U.S. multifamily housing asking rents backtracked by $1 month over month in August, breaking a streak of rent growth that lasted more than two years, according to Yardi Matrix.

The dip, which was the first monthly decrease since June 2020, brought multifamily asking rents to $1,718. Year-over-year rent growth fell by 170 basis points — marking the second consecutive month that annual growth has shed more than a percentage point — and receded to 10.9%.

Asking rents grew from July to August in only 10 of the top 30 markets tracked by Yardi Matrix, led by Philadelphia, San Francisco and Nashville, each of which posted rent growth of 0.5% during the month. The largest decreases were in Raleigh (-1.3%), Seattle (-1.1%), California’s Inland Empire (-0.8%) and Las Vegas (-0.8%).

The apartment market has been slowed by a combination of the uncertain economy and seasonality, which usually slows rent growth in the fall. The weakening housing market is generally a positive driver for multifamily, since it keeps households within the rental pool, but inflation has held back renters’ ability to pay and has capped what landlords can reasonably expect.
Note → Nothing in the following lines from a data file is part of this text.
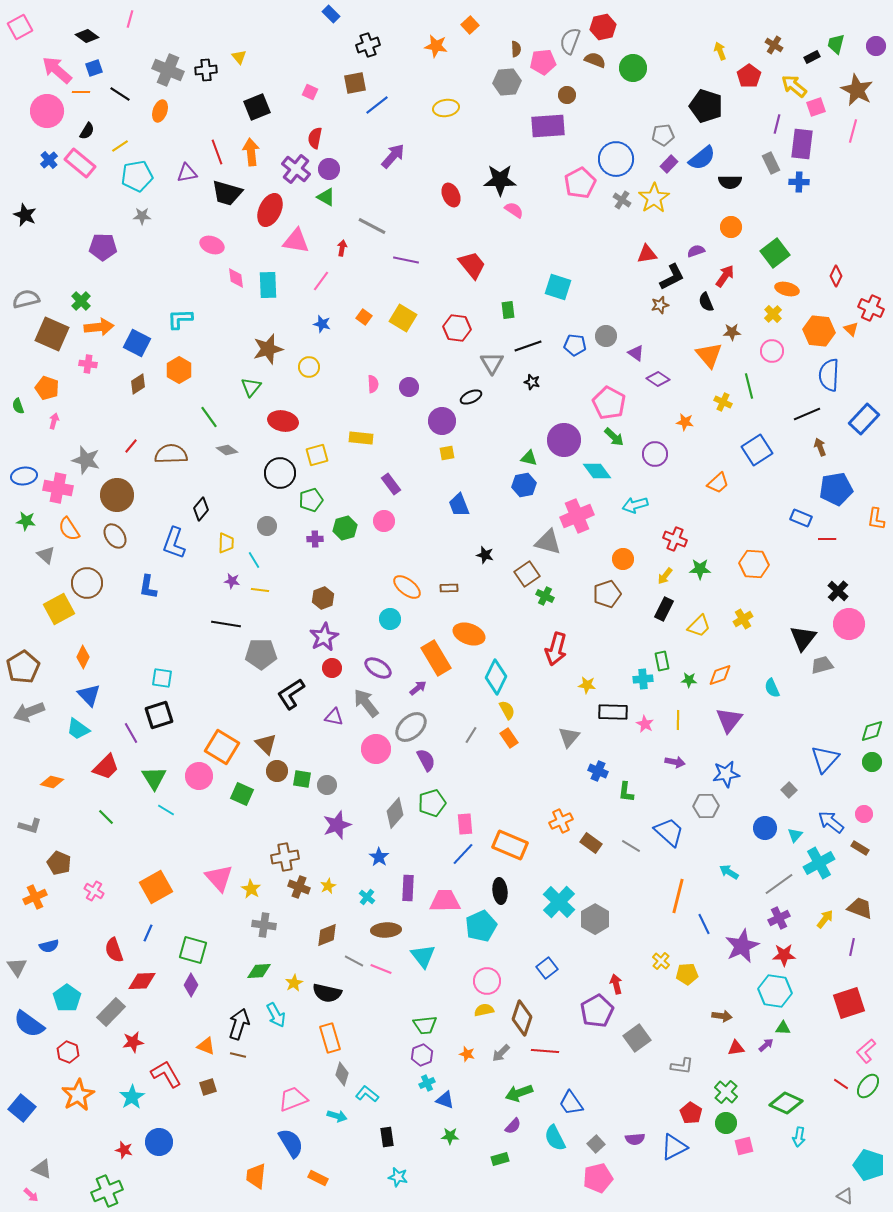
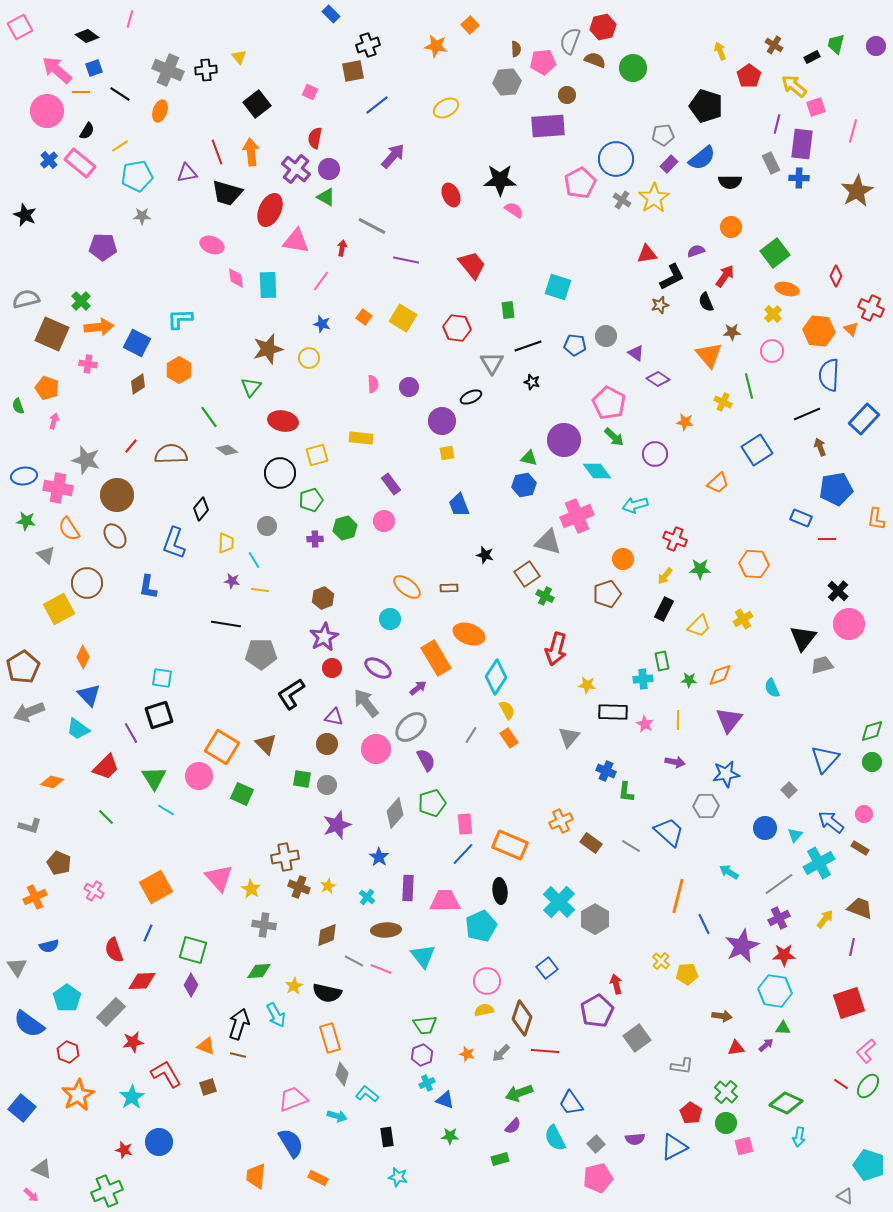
brown square at (355, 83): moved 2 px left, 12 px up
brown star at (857, 90): moved 101 px down; rotated 16 degrees clockwise
black square at (257, 107): moved 3 px up; rotated 16 degrees counterclockwise
yellow ellipse at (446, 108): rotated 20 degrees counterclockwise
blue cross at (799, 182): moved 4 px up
yellow circle at (309, 367): moved 9 px up
cyan diamond at (496, 677): rotated 8 degrees clockwise
brown circle at (277, 771): moved 50 px right, 27 px up
blue cross at (598, 771): moved 8 px right
yellow star at (294, 983): moved 3 px down
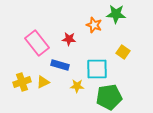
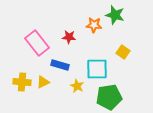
green star: moved 1 px left, 1 px down; rotated 12 degrees clockwise
orange star: rotated 14 degrees counterclockwise
red star: moved 2 px up
yellow cross: rotated 24 degrees clockwise
yellow star: rotated 24 degrees clockwise
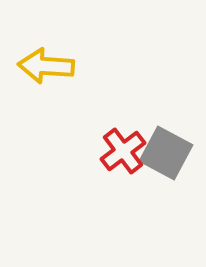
Yardi was swift to note that while rent growth is tempering, the multifamily market as a whole remains generally strong. Year to date, rents are up 6.6% compared to the same period last year, a figure that is higher than any year prior to 2021. Rent growth remains solid among Yardi’s top 30 metros, and while some previously high-growth cities such as Las Vegas, Phoenix, Sacramento and Atlanta have seen occupancy rates fall of late, the national occupancy rate has stayed above 96% for the past 14 months.

On a regional basis, annual rent growth remained strongest in the South, headlined by Orlando (up 16.9% year over year), Miami (up 16.7%) and Nashville (up 14.8%). Gains also have stayed stout (in the neighborhood of 8% to 10% annually) in cities within gateway metros, which continue to see more household formation and inbound migration due to the strong labor market and employers returning to on-site work.

San Jose (11.9%) tops these areas in year-over-year rent increases, followed by Boston and New York (both at 9.8%). Annual rent growth was weakest among the top 30 metros in the Twin Cities of Minneapolis and St. Paul (3.7%), Baltimore (6.7%) and Sacramento (7.5%).